**What you will do:**
Take every line from the entries below that includes the word "Martijn" and copy it.

**Information shown:**
-=-=-

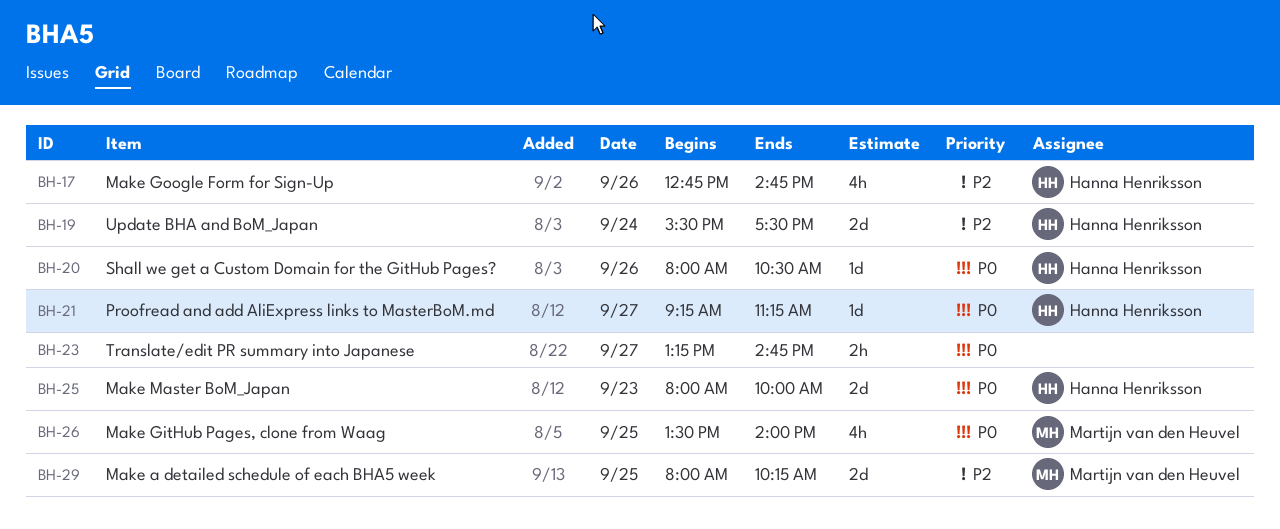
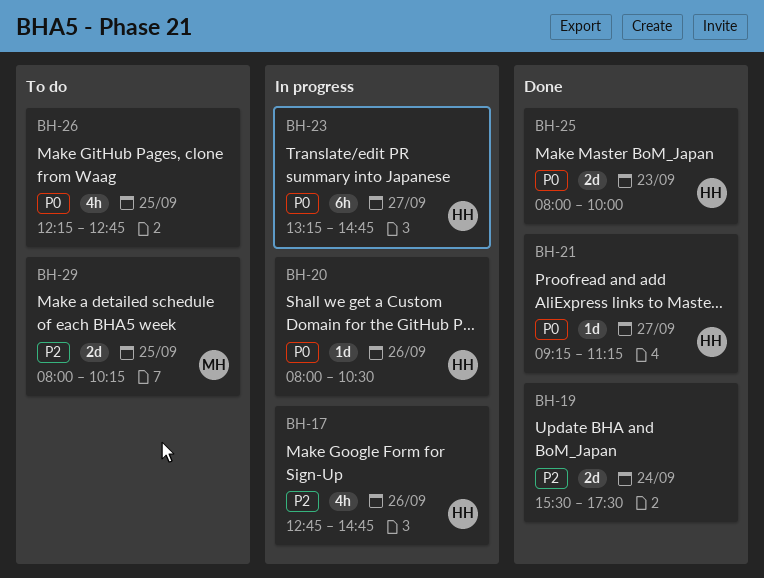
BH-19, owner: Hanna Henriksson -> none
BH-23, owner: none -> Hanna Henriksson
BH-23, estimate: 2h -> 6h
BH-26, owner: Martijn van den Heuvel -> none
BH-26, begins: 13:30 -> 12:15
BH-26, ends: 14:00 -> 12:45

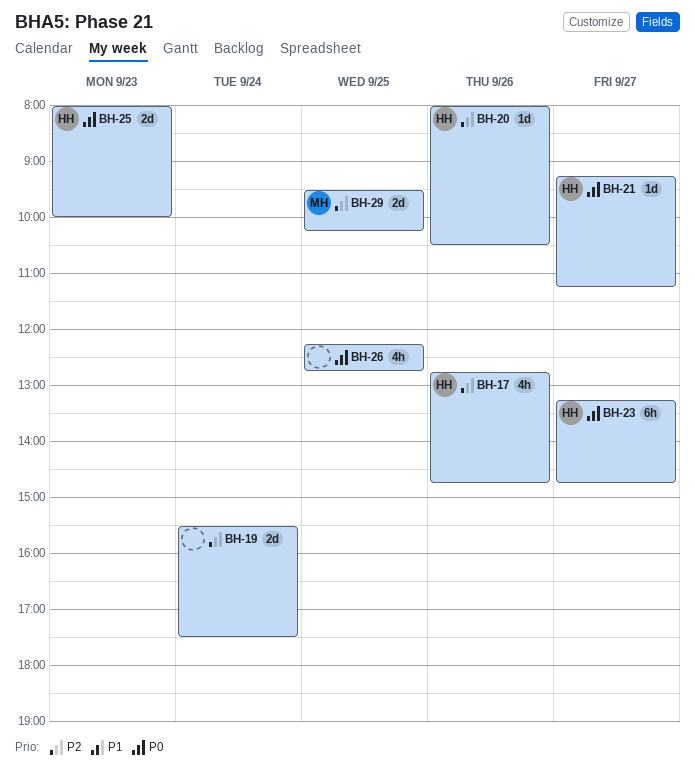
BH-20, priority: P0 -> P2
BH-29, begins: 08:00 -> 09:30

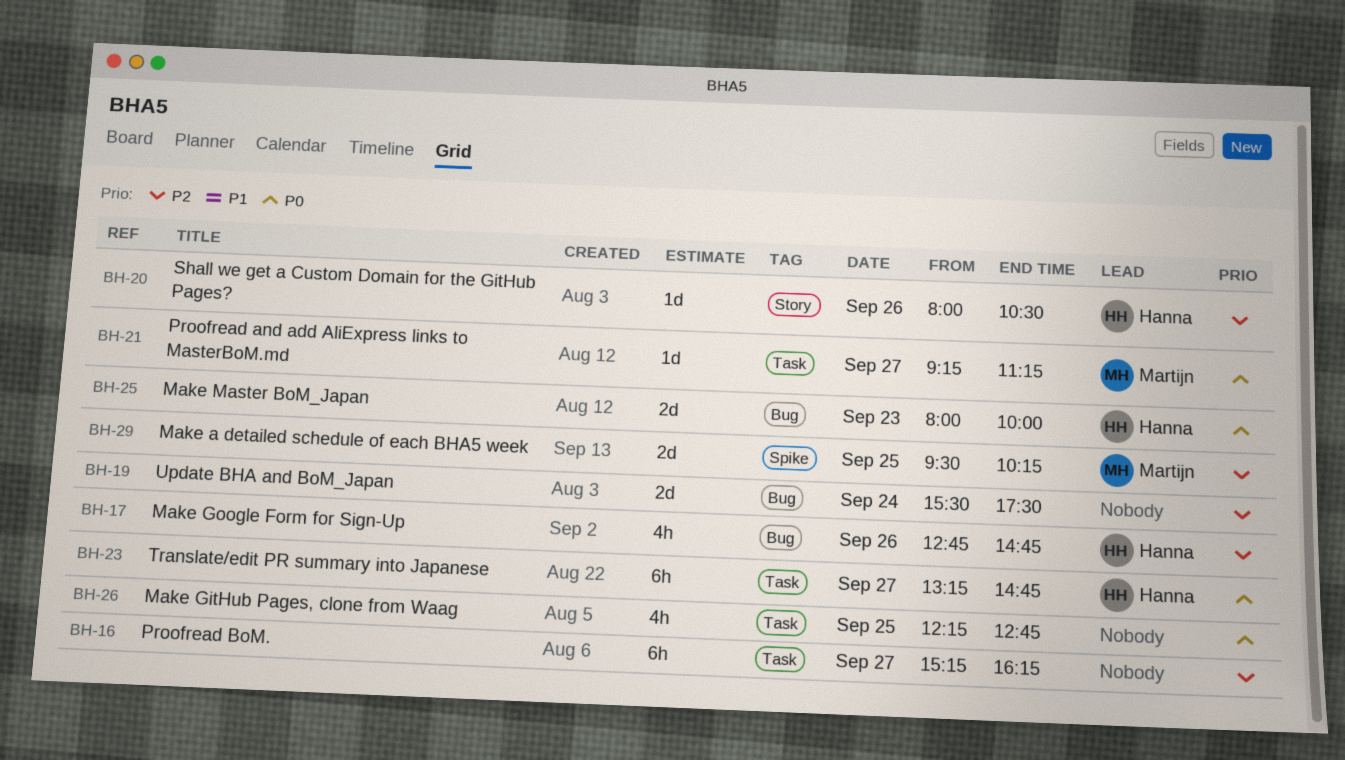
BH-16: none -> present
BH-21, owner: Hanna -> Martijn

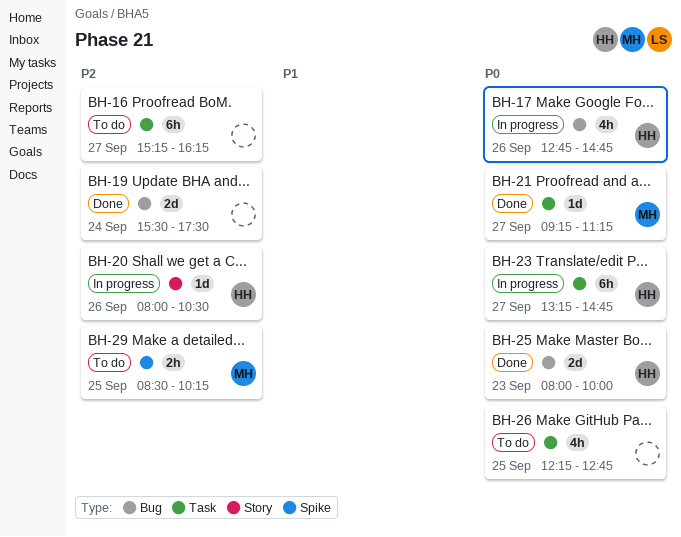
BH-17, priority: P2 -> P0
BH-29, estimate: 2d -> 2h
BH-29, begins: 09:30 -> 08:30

-=-=-

**Output for this exercise:**
BH-26, owner: Martijn van den Heuvel -> none
BH-21, owner: Hanna -> Martijn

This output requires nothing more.